For now, McMahon has eyes only for the championship. More medals, he's hoping, await this year. It all comes at a cost though. Last year he was offered the chance to train a fully professional team in League Two in England.

But, he couldn't take it up as the post started in August and interfered with Dublin's campaign. Ultimately, that's the kind of job he'd like to have down the line. But, like many other things, it will have to wait. "You won't know (what you've missed out on) until you look back on your career and see what you have done," he said.

"I think the best thing about GAA is when you look at other sports, professional sports, and unless you are at the top of your game and are making a lot of money they don't have a lot after they finish playing. GAA is a different story. Lads would have really good careers.

"You sacrifice a lot and wonder how much more money you could be making or what else could you be doing.

"You wonder how far would you be along in terms of your goals in business if you could spend more time on it.
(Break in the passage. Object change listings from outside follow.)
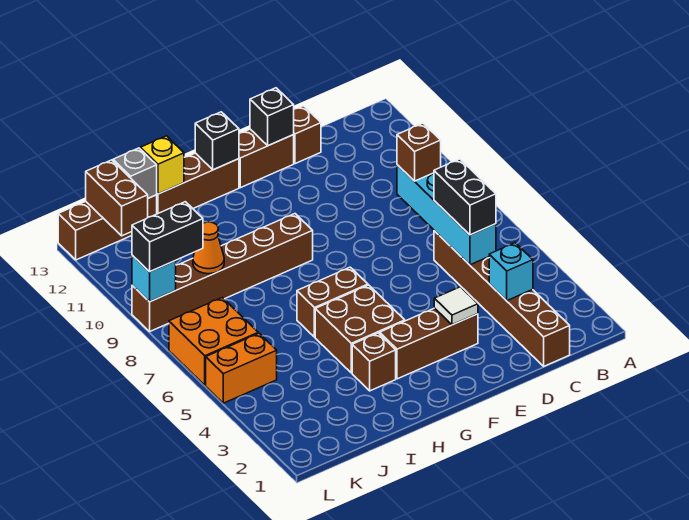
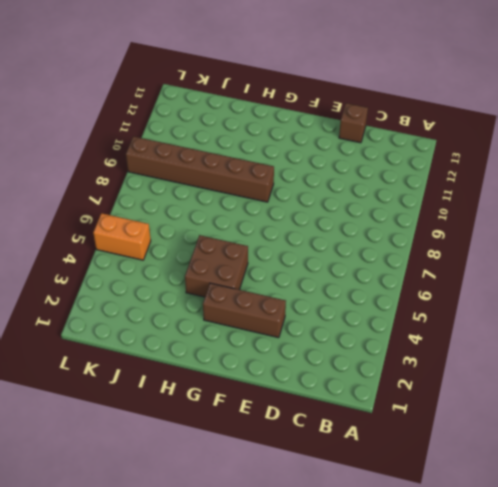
none -> brown 1x6 brick [434,231,570,366]
none -> brown 1x2 brick [239,129,294,188]
none -> brown 1x2 brick [297,267,368,337]

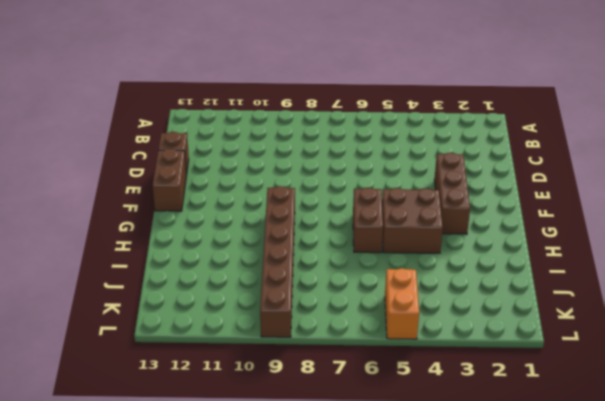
none -> brown 1x6 brick [434,231,570,366]
none -> brown 1x3 brick [157,153,239,214]
none -> brown 1x1 brick [352,333,396,391]

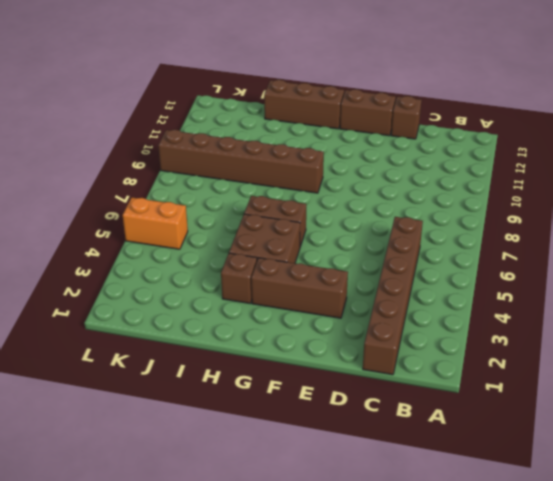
none -> brown 1x3 brick [58,195,157,260]
none -> orange 2x2 brick [169,298,258,385]
none -> cyan 1x1 brick [489,243,533,301]

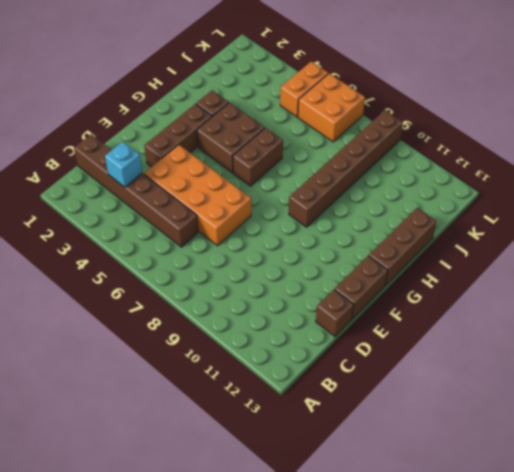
orange 2x4 brick [144,145,251,246] -> none
none -> brown 1x3 brick [58,195,157,260]
none -> cyan 1x4 brick [397,165,496,265]
none -> white 1x1 tile [434,287,478,325]

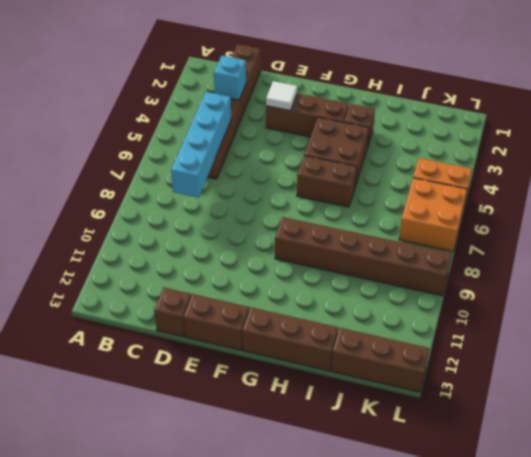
none -> black 1x1 brick [250,88,294,146]
none -> black 1x1 brick [195,112,239,170]
none -> yellow 1x1 brick [140,136,184,194]

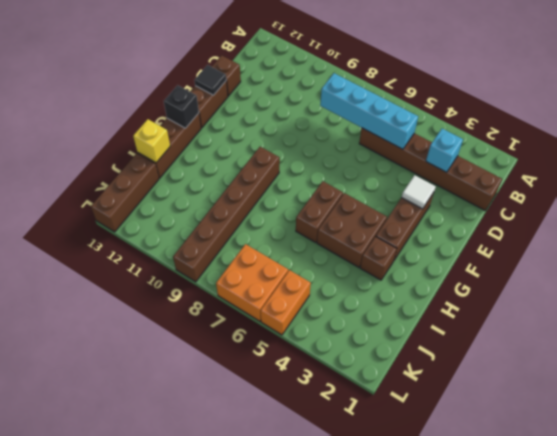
black 1x1 tile [194,65,226,95] -> black 1x1 brick [250,88,294,146]
none -> orange 1x1 cone [193,222,224,274]
none -> grey 1x1 brick [113,148,157,198]
none -> brown 1x2 brick [86,160,148,236]

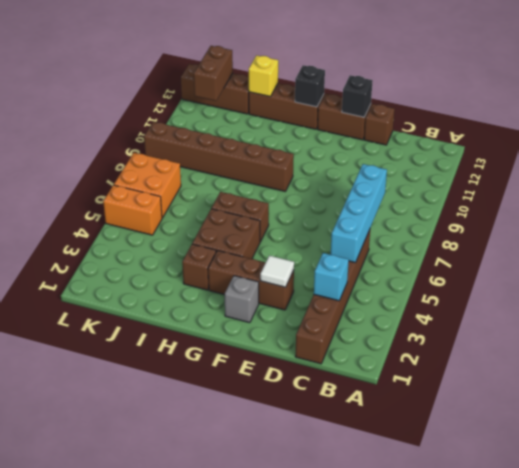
grey 1x1 brick [225,276,259,323] -> grey 1x1 brick moved to [113,148,157,198]
none -> orange 1x1 cone [193,222,224,274]
none -> cyan 1x1 brick [132,255,176,302]
none -> black 1x2 brick [434,159,496,235]

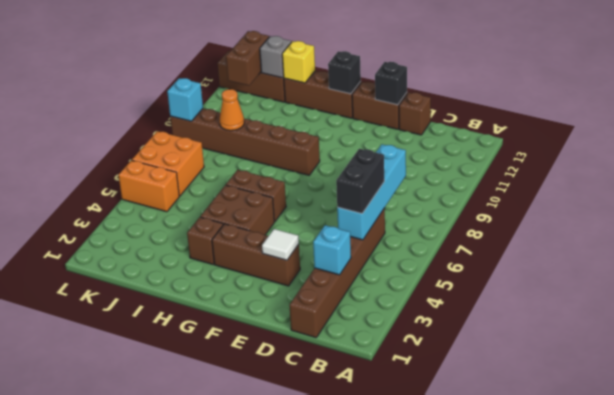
none -> brown 1x1 brick [397,123,441,181]
none -> black 1x2 brick [132,202,203,272]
"But it's nice to have the balance, you can't just always focus and money and business."

However, former Derry star Joe Brolly yesterday spoke out against the latest trend on independent.ie and believes it's time for the GAA to intervene.

"Players are unpaid professionals now," he stated. "It's the point I have been making for some time, players are now caught up in a professional system that has no regard for their healthy development as human beings."